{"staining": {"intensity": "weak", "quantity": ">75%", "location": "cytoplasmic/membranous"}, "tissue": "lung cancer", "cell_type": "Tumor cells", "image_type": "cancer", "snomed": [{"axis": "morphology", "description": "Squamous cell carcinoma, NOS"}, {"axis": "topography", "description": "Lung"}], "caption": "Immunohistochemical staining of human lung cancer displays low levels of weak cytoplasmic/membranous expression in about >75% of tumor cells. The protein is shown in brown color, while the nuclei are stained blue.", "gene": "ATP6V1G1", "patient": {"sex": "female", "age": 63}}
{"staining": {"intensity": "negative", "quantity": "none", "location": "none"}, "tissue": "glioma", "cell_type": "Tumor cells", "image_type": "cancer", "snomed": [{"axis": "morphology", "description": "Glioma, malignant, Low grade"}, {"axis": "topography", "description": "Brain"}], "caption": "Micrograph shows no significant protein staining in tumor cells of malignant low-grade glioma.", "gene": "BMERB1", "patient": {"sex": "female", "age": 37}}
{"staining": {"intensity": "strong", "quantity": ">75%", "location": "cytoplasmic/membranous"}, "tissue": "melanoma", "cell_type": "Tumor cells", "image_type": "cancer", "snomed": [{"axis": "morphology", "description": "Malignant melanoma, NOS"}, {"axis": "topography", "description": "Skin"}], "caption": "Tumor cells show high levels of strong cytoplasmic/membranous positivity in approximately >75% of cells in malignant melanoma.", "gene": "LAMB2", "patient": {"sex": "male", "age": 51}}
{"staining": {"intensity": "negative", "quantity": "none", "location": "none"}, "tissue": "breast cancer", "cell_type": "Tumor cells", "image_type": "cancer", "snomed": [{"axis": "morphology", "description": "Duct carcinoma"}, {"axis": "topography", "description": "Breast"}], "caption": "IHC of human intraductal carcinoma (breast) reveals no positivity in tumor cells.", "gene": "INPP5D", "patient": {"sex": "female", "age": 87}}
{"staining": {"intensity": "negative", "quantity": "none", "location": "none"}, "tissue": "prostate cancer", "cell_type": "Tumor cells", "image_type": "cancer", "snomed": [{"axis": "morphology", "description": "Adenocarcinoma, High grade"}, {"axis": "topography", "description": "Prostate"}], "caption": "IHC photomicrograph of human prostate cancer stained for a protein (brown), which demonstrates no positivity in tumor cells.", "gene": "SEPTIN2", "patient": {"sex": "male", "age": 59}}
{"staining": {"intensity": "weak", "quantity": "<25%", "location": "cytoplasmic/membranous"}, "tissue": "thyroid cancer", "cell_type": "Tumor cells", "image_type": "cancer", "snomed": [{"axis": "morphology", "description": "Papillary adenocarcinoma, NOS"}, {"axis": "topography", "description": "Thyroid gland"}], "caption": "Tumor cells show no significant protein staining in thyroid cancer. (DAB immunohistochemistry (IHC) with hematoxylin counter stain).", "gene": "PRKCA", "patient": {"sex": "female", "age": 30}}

(Brief) Print each line of the data exactly as it was written.

(Exercise response)
{"staining": {"intensity": "weak", "quantity": ">75%", "location": "cytoplasmic/membranous"}, "tissue": "lung cancer", "cell_type": "Tumor cells", "image_type": "cancer", "snomed": [{"axis": "morphology", "description": "Squamous cell carcinoma, NOS"}, {"axis": "topography", "description": "Lung"}], "caption": "Immunohistochemical staining of human lung cancer displays low levels of weak cytoplasmic/membranous expression in about >75% of tumor cells. The protein is shown in brown color, while the nuclei are stained blue.", "gene": "ATP6V1G1", "patient": {"sex": "female", "age": 63}}
{"staining": {"intensity": "negative", "quantity": "none", "location": "none"}, "tissue": "glioma", "cell_type": "Tumor cells", "image_type": "cancer", "snomed": [{"axis": "morphology", "description": "Glioma, malignant, Low grade"}, {"axis": "topography", "description": "Brain"}], "caption": "Micrograph shows no significant protein staining in tumor cells of malignant low-grade glioma.", "gene": "BMERB1", "patient": {"sex": "female", "age": 37}}
{"staining": {"intensity": "strong", "quantity": ">75%", "location": "cytoplasmic/membranous"}, "tissue": "melanoma", "cell_type": "Tumor cells", "image_type": "cancer", "snomed": [{"axis": "morphology", "description": "Malignant melanoma, NOS"}, {"axis": "topography", "description": "Skin"}], "caption": "Tumor cells show high levels of strong cytoplasmic/membranous positivity in approximately >75% of cells in malignant melanoma.", "gene": "LAMB2", "patient": {"sex": "male", "age": 51}}
{"staining": {"intensity": "negative", "quantity": "none", "location": "none"}, "tissue": "breast cancer", "cell_type": "Tumor cells", "image_type": "cancer", "snomed": [{"axis": "morphology", "description": "Duct carcinoma"}, {"axis": "topography", "description": "Breast"}], "caption": "IHC of human intraductal carcinoma (breast) reveals no positivity in tumor cells.", "gene": "INPP5D", "patient": {"sex": "female", "age": 87}}
{"staining": {"intensity": "negative", "quantity": "none", "location": "none"}, "tissue": "prostate cancer", "cell_type": "Tumor cells", "image_type": "cancer", "snomed": [{"axis": "morphology", "description": "Adenocarcinoma, High grade"}, {"axis": "topography", "description": "Prostate"}], "caption": "IHC photomicrograph of human prostate cancer stained for a protein (brown), which demonstrates no positivity in tumor cells.", "gene": "SEPTIN2", "patient": {"sex": "male", "age": 59}}
{"staining": {"intensity": "weak", "quantity": "<25%", "location": "cytoplasmic/membranous"}, "tissue": "thyroid cancer", "cell_type": "Tumor cells", "image_type": "cancer", "snomed": [{"axis": "morphology", "description": "Papillary adenocarcinoma, NOS"}, {"axis": "topography", "description": "Thyroid gland"}], "caption": "Tumor cells show no significant protein staining in thyroid cancer. (DAB immunohistochemistry (IHC) with hematoxylin counter stain).", "gene": "PRKCA", "patient": {"sex": "female", "age": 30}}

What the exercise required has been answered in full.